Document passage:
Question: What is your favorite part about working at Baseline?


  • Having positive and intelligent teammates.
  • I enjoy the people I work with and some of the extra activities.
  • The staff, the flexible work schedule, and the ownership of my job and work.
  • Freedom in how to tackle problems. Variety of different systems to work on.
  • Laid back (social aspect) yet professional (quality of work).

Question: What new engineering skills have you developed since working at Baseline?


  • Lots of experience and practice with new industry software that I didn’t know about before.
  • Hydraulic flow analysis.
  • Better CAD skills, plan drafting, site design, utility layout and design.
  • A lot more project manager skills.
  • Learning how to work remotely and making “redlines” on pdfs and not with a red pencil.
  • Specific land development skills I didn’t have before. drainage, water and sanitary design, grading, etc.

Question: Describe the most challenging part of being an engineer.


  • Professional engineers must hold paramount the health, safety and welfare of the general public. This can be challenging when working with clients and co-consultants.
  • The constant change in work and constantly figuring out problems.

Exercise description: Continue the Q&A about working at Baseline, starting right after its final bullet point.

Recorded data:
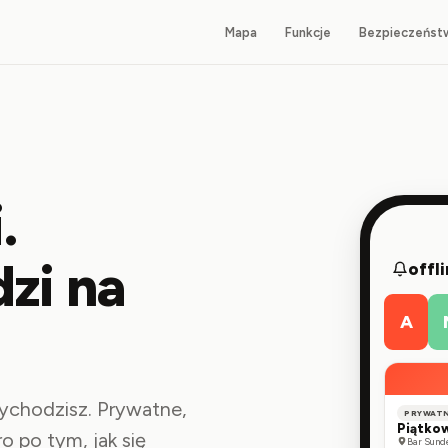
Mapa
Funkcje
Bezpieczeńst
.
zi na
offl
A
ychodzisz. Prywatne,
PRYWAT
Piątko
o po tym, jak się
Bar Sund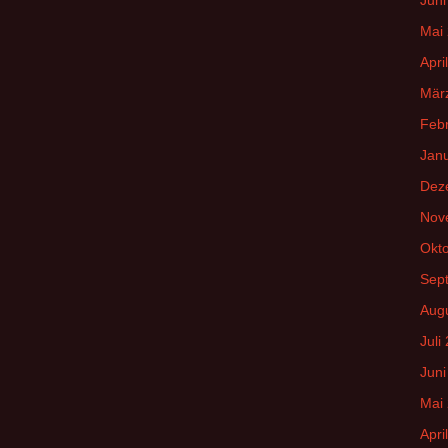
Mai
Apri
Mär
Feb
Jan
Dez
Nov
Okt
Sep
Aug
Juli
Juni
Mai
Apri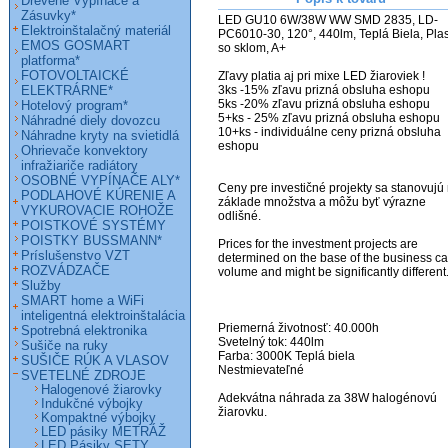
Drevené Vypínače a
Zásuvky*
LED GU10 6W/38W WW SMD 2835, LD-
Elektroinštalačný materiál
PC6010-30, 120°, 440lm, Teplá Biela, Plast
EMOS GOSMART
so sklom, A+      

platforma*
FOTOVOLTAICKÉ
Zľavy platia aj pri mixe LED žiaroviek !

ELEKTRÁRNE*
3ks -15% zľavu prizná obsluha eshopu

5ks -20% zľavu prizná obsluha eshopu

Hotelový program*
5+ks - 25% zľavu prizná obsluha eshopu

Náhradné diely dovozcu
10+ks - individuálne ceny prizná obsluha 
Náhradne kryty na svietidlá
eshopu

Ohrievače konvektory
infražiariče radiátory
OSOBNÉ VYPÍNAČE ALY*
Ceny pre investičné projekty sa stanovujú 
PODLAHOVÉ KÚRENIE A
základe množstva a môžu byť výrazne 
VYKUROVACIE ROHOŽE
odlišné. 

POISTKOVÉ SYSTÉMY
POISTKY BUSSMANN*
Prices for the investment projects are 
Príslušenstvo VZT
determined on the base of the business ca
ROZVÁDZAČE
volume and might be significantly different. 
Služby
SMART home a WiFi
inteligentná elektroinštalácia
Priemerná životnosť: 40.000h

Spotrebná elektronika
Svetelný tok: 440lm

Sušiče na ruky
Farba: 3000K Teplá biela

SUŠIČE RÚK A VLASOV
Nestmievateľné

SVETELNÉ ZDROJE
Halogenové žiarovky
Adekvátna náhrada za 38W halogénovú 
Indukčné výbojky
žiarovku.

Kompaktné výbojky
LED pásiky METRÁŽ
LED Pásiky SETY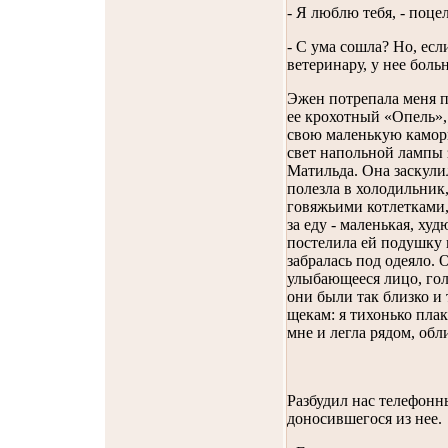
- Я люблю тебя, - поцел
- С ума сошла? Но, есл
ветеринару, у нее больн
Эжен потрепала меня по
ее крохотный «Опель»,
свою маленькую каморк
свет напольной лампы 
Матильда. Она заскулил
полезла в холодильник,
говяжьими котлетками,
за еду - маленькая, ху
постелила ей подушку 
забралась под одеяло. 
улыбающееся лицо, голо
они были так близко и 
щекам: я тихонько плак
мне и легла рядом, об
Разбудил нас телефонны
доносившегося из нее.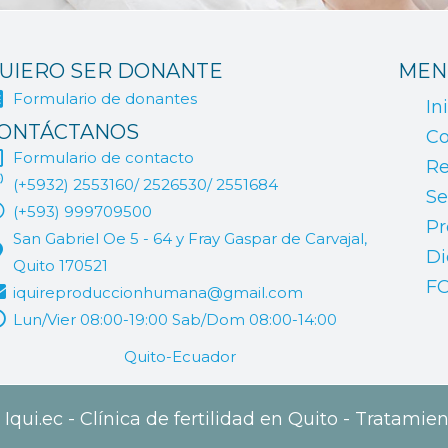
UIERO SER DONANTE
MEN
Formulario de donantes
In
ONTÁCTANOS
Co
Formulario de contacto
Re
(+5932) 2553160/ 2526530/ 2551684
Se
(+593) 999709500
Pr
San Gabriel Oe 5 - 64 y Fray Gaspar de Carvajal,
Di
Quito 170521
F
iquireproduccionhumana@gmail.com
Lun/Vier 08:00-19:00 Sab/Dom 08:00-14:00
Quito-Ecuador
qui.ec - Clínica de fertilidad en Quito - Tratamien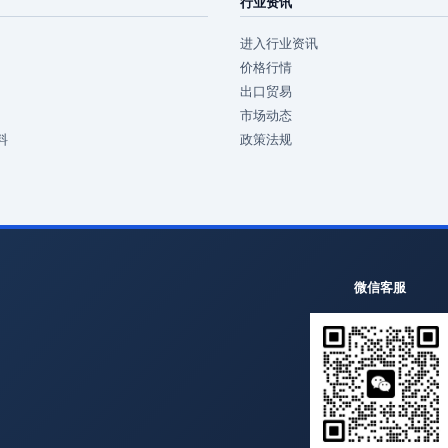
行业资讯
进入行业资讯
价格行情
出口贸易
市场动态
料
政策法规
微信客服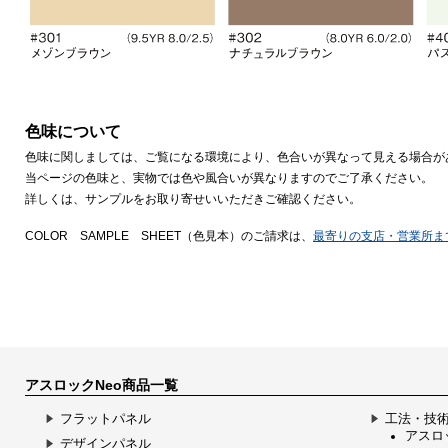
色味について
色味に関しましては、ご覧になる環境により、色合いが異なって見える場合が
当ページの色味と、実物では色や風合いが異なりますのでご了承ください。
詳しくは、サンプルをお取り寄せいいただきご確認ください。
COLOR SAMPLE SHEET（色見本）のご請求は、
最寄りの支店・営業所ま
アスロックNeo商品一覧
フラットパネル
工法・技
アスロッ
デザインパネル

Result below:
  • You can always refine a design to be more efficient, cost effective, better at solving the problem, faster, easier to construct, etc. Knowing when to stop at an effective design that will accomplish what you need it to is not always a clear line. Sometimes these goals are aligned, and sometimes they are adversarial and a balance needs to be struck. There’s very rarely a “right” answer, but a number of acceptable ones.
  • Helping all stakeholders understand the nature of the engineering challenges.
  • Explaining design challenges in laymen’s terms.

Question: What is your greatest accomplishment here at Baseline?


  • Taking on some management roles that I wasn’t used to.
  • Helping to open doors for work in new cities or towns we haven’t worked for.
  • I think that all that I have learned here at Baseline has been my greatest accomplishment.
  • Seeing designs that I worked on become a reality.

Thank you Baseline engineer teams for making a difference and contributing to your communities and to our company!